I watched everyone stretching,touching toes and passed out on the lawn, seemed like total misery.I continued sitting on my bent and became very alarmed when I realized that nothing hurt, NOTHING, Not even my crotch!
“Sorry to interrupt. But this just in….Breaking Story from the UMP news room …..See New York City in a totally new way,here’s the link
Recumbent Cycling Tours NYC
Back to the century….
Is this Possible?
I sat on my Lightning and stared at everyone for little while longer and realized that I could just keep on going, nothing hurt! I did the rest of the ride with no stops.Straight through all the Hampton’s one after the other. I got to my favorite section of roadway from Amagansett to Montauk and just went full out through the flat section and then those great rollers.I flew down the last hill into Montauk……WOW!

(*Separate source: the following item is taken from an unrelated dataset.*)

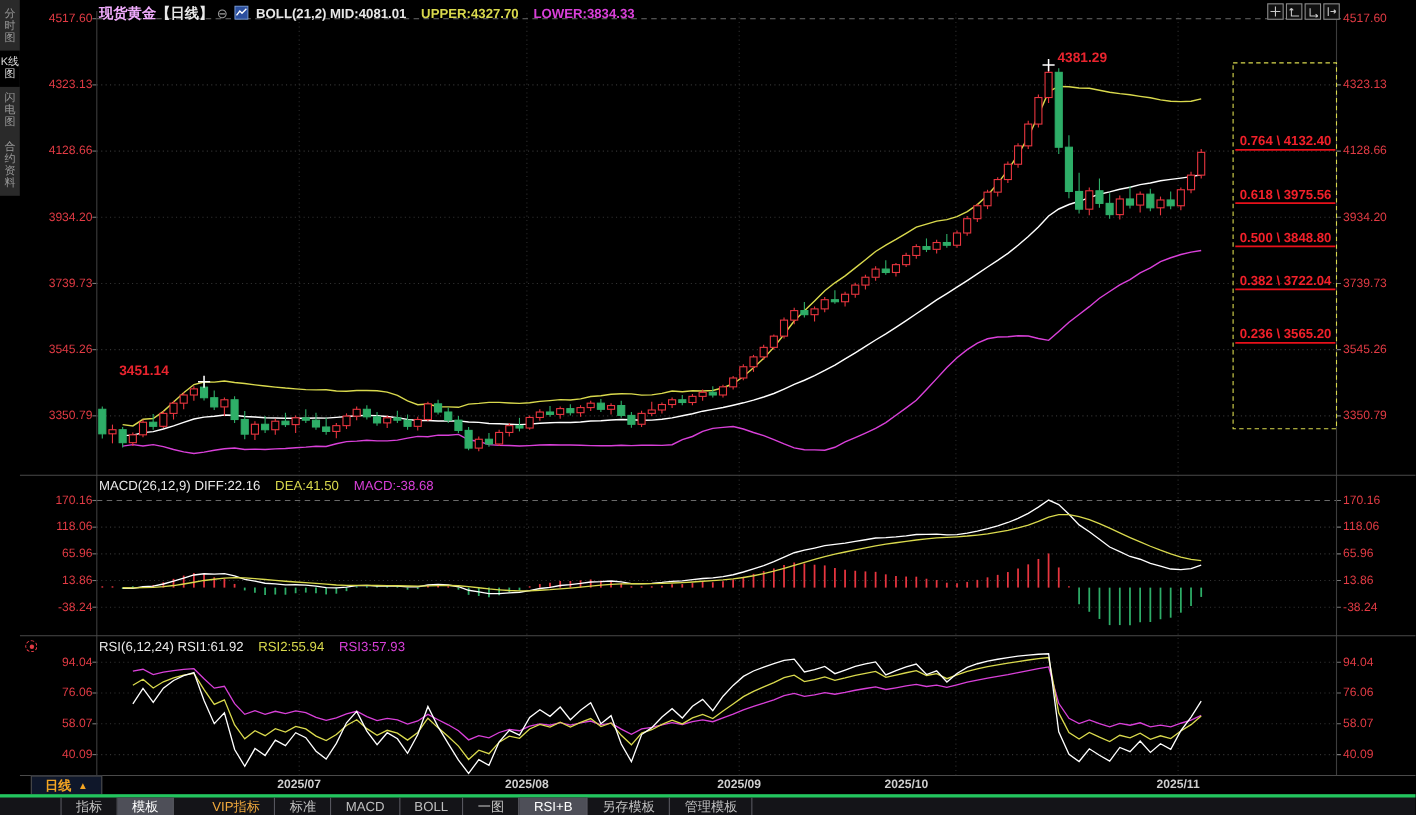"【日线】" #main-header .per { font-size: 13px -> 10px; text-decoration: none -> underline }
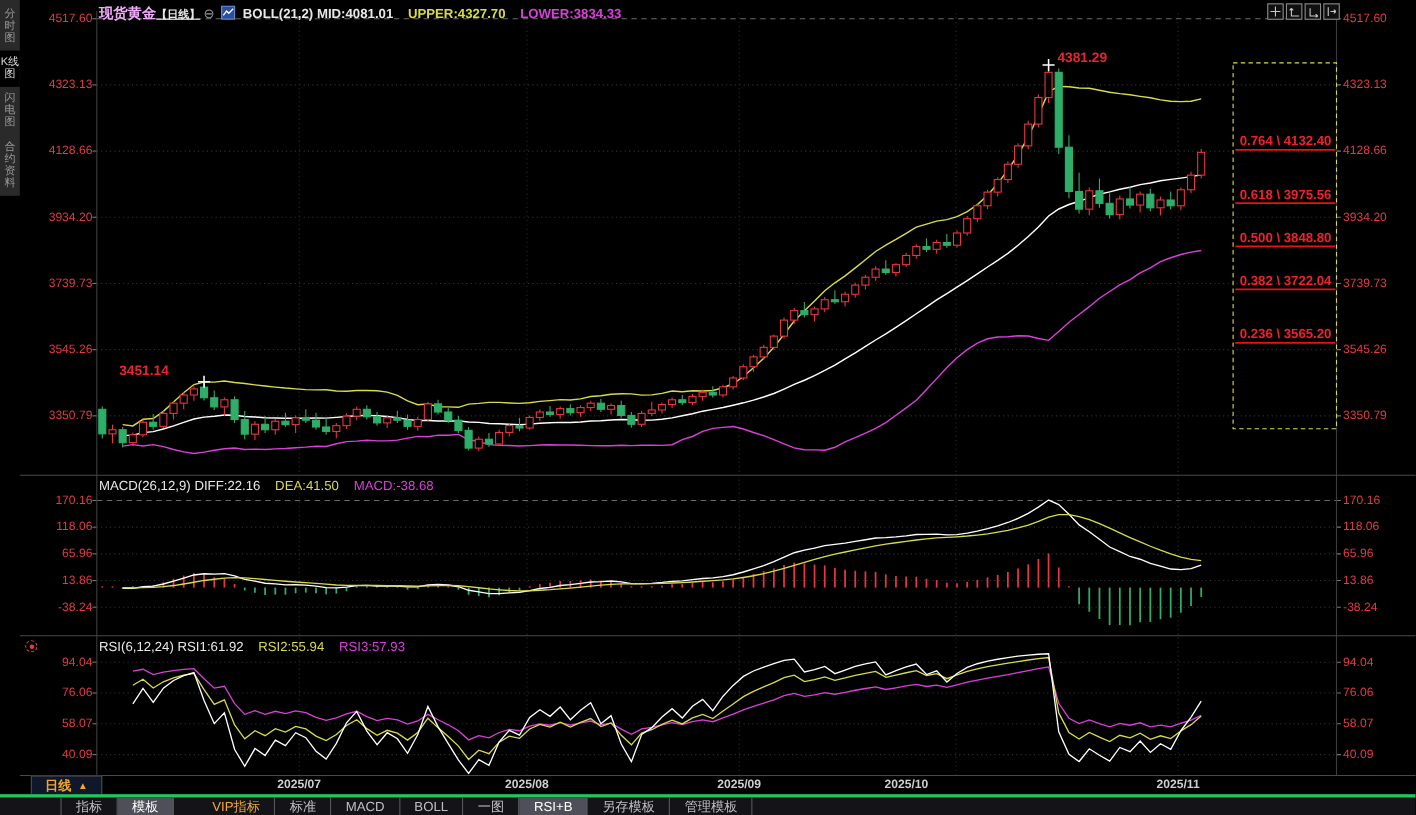"指标" #tab-bar { border-top: 3px solid #22c55e -> 5px solid #22c55e }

I could not believe how relaxed my body was after a 100 mile ride on a recumbent!
Since that first Recumbent Century I’ve done the ride many more times on my Easyracers Goldrush Replica (GRR) with front fairing and full body sock. With this amazingly fast and comfortable Recumbent Bicycle I’ve posted times that are just incredible for me, 4hr 20 Minutes from Babylon to Montauk ,100 miles!
I always arrive in Montauk alone, before the food is out while the staff is still scurrying around getting ready for the riders to come in, kinda anti-climatic!